### DATA PROVIDED
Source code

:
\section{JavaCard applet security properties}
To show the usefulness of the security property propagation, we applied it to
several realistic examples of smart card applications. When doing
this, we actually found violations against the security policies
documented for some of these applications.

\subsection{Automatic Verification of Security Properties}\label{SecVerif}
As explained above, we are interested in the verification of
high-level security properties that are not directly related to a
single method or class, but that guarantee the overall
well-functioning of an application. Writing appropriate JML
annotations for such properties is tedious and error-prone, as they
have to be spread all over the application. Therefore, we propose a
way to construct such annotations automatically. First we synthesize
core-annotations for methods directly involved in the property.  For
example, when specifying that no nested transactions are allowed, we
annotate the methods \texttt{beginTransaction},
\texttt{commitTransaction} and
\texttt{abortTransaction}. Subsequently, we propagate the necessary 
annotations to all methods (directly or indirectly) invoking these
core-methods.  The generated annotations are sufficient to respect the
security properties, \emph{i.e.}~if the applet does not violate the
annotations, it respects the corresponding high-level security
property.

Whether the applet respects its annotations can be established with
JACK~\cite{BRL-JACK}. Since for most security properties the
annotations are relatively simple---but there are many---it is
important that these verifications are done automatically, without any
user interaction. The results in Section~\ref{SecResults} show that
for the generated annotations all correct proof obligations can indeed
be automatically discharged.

### TASK INSTRUCTIONS
Please give all the entries above again, exactly as they stand.

### TASK RESULT
Source code

:
\section{JavaCard applet security properties}
To show the usefulness of the security property propagation, we applied it to
several realistic examples of smart card applications. When doing
this, we actually found violations against the security policies
documented for some of these applications.

\subsection{Automatic Verification of Security Properties}\label{SecVerif}
As explained above, we are interested in the verification of
high-level security properties that are not directly related to a
single method or class, but that guarantee the overall
well-functioning of an application. Writing appropriate JML
annotations for such properties is tedious and error-prone, as they
have to be spread all over the application. Therefore, we propose a
way to construct such annotations automatically. First we synthesize
core-annotations for methods directly involved in the property.  For
example, when specifying that no nested transactions are allowed, we
annotate the methods \texttt{beginTransaction},
\texttt{commitTransaction} and
\texttt{abortTransaction}. Subsequently, we propagate the necessary 
annotations to all methods (directly or indirectly) invoking these
core-methods.  The generated annotations are sufficient to respect the
security properties, \emph{i.e.}~if the applet does not violate the
annotations, it respects the corresponding high-level security
property.

Whether the applet respects its annotations can be established with
JACK~\cite{BRL-JACK}. Since for most security properties the
annotations are relatively simple---but there are many---it is
important that these verifications are done automatically, without any
user interaction. The results in Section~\ref{SecResults} show that
for the generated annotations all correct proof obligations can indeed
be automatically discharged.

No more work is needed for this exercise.